What you have to do: Copy out every line of the records in which "Arboretum" can be found.
═══ Material for the task ═══
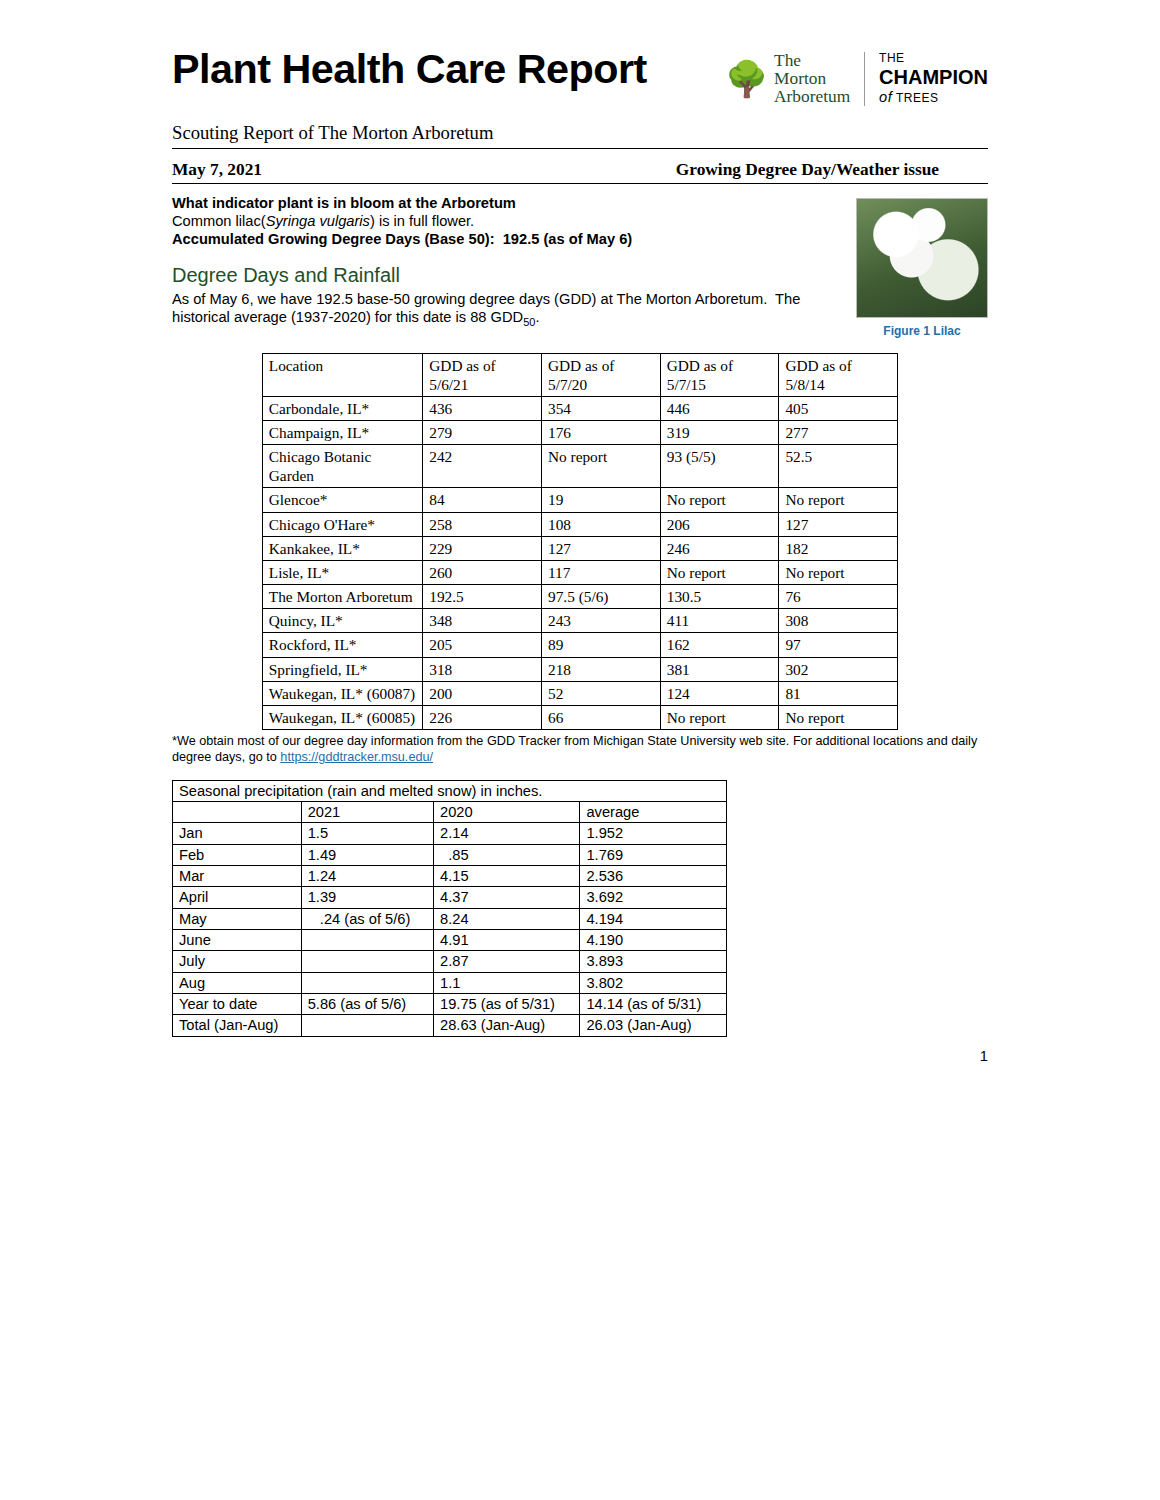Plant Health Care Report
🌳 The
Morton
Arboretum
THECHAMPION of TREES
Scouting Report of The Morton Arboretum
May 7, 2021 Growing Degree Day/Weather issue
What indicator plant is in bloom at the Arboretum
Common lilac(Syringa vulgaris) is in full flower.
Accumulated Growing Degree Days (Base 50): 192.5 (as of May 6)
Degree Days and Rainfall
As of May 6, we have 192.5 base-50 growing degree days (GDD) at The Morton Arboretum. The historical average (1937-2020) for this date is 88 GDD50.
Figure 1 Lilac
| Location | GDD as of 5/6/21 | GDD as of 5/7/20 | GDD as of 5/7/15 | GDD as of 5/8/14 |
| --- | --- | --- | --- | --- |
| Carbondale, IL* | 436 | 354 | 446 | 405 |
| Champaign, IL* | 279 | 176 | 319 | 277 |
| Chicago Botanic Garden | 242 | No report | 93 (5/5) | 52.5 |
| Glencoe* | 84 | 19 | No report | No report |
| Chicago O'Hare* | 258 | 108 | 206 | 127 |
| Kankakee, IL* | 229 | 127 | 246 | 182 |
| Lisle, IL* | 260 | 117 | No report | No report |
| The Morton Arboretum | 192.5 | 97.5 (5/6) | 130.5 | 76 |
| Quincy, IL* | 348 | 243 | 411 | 308 |
| Rockford, IL* | 205 | 89 | 162 | 97 |
| Springfield, IL* | 318 | 218 | 381 | 302 |
| Waukegan, IL* (60087) | 200 | 52 | 124 | 81 |
| Waukegan, IL* (60085) | 226 | 66 | No report | No report |
*We obtain most of our degree day information from the GDD Tracker from Michigan State University web site. For additional locations and daily degree days, go to https://gddtracker.msu.edu/
| Seasonal precipitation (rain and melted snow) in inches. |
| | 2021 | 2020 | average |
| Jan | 1.5 | 2.14 | 1.952 |
| Feb | 1.49 | .85 | 1.769 |
| Mar | 1.24 | 4.15 | 2.536 |
| April | 1.39 | 4.37 | 3.692 |
| May | .24 (as of 5/6) | 8.24 | 4.194 |
| June | | 4.91 | 4.190 |
| July | | 2.87 | 3.893 |
| Aug | | 1.1 | 3.802 |
| Year to date | 5.86 (as of 5/6) | 19.75 (as of 5/31) | 14.14 (as of 5/31) |
| Total (Jan-Aug) | | 28.63 (Jan-Aug) | 26.03 (Jan-Aug) |
1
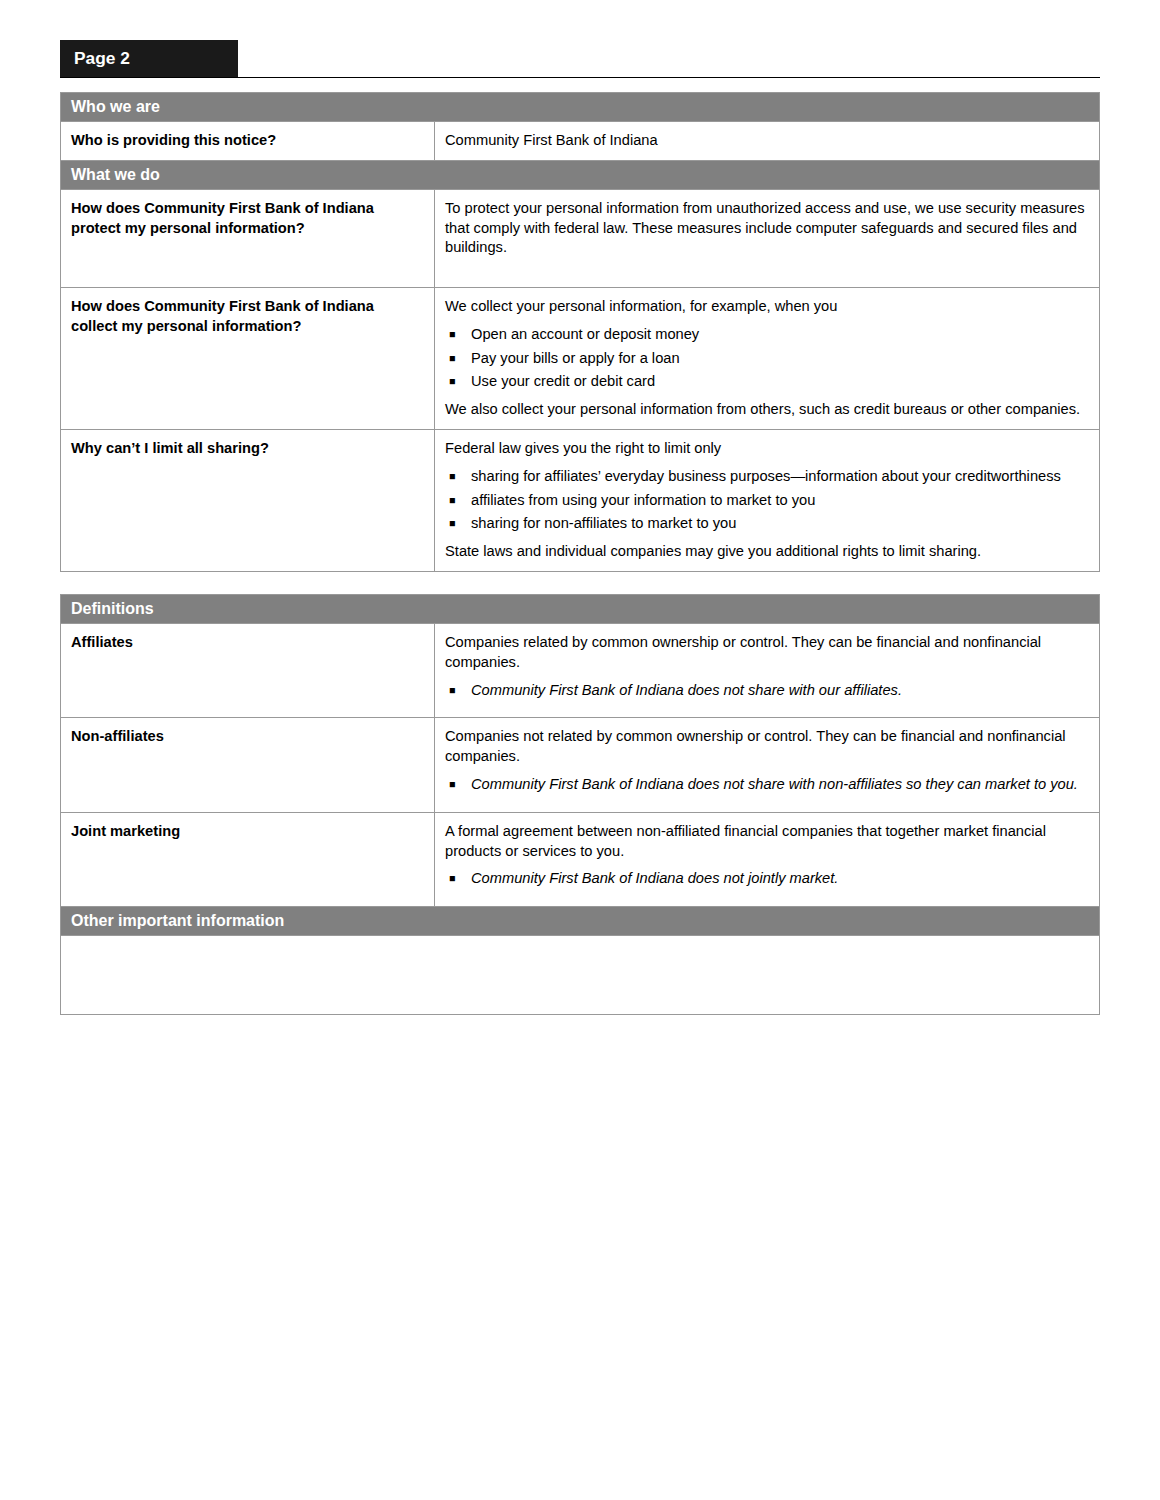Page 2
| Who we are |
| --- |
| Who is providing this notice? | Community First Bank of Indiana |
| What we do |
| How does Community First Bank of Indiana protect my personal information? | To protect your personal information from unauthorized access and use, we use security measures that comply with federal law. These measures include computer safeguards and secured files and buildings. |
| How does Community First Bank of Indiana collect my personal information? | We collect your personal information, for example, when you Open an account or deposit money Pay your bills or apply for a loan Use your credit or debit card We also collect your personal information from others, such as credit bureaus or other companies. |
| Why can’t I limit all sharing? | Federal law gives you the right to limit only sharing for affiliates’ everyday business purposes—information about your creditworthiness affiliates from using your information to market to you sharing for non-affiliates to market to you State laws and individual companies may give you additional rights to limit sharing. |
| Definitions |
| --- |
| Affiliates | Companies related by common ownership or control. They can be financial and nonfinancial companies. Community First Bank of Indiana does not share with our affiliates. |
| Non-affiliates | Companies not related by common ownership or control. They can be financial and nonfinancial companies. Community First Bank of Indiana does not share with non-affiliates so they can market to you. |
| Joint marketing | A formal agreement between non-affiliated financial companies that together market financial products or services to you. Community First Bank of Indiana does not jointly market. |
| Other important information |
═══
Reply to the task:
Arboretum
Scouting Report of The Morton Arboretum
What indicator plant is in bloom at the Arboretum
As of May 6, we have 192.5 base-50 growing degree days (GDD) at The Morton Arboretum. The historical average (1937-2020) for this date is 88 GDD50.
| The Morton Arboretum | 192.5 | 97.5 (5/6) | 130.5 | 76 |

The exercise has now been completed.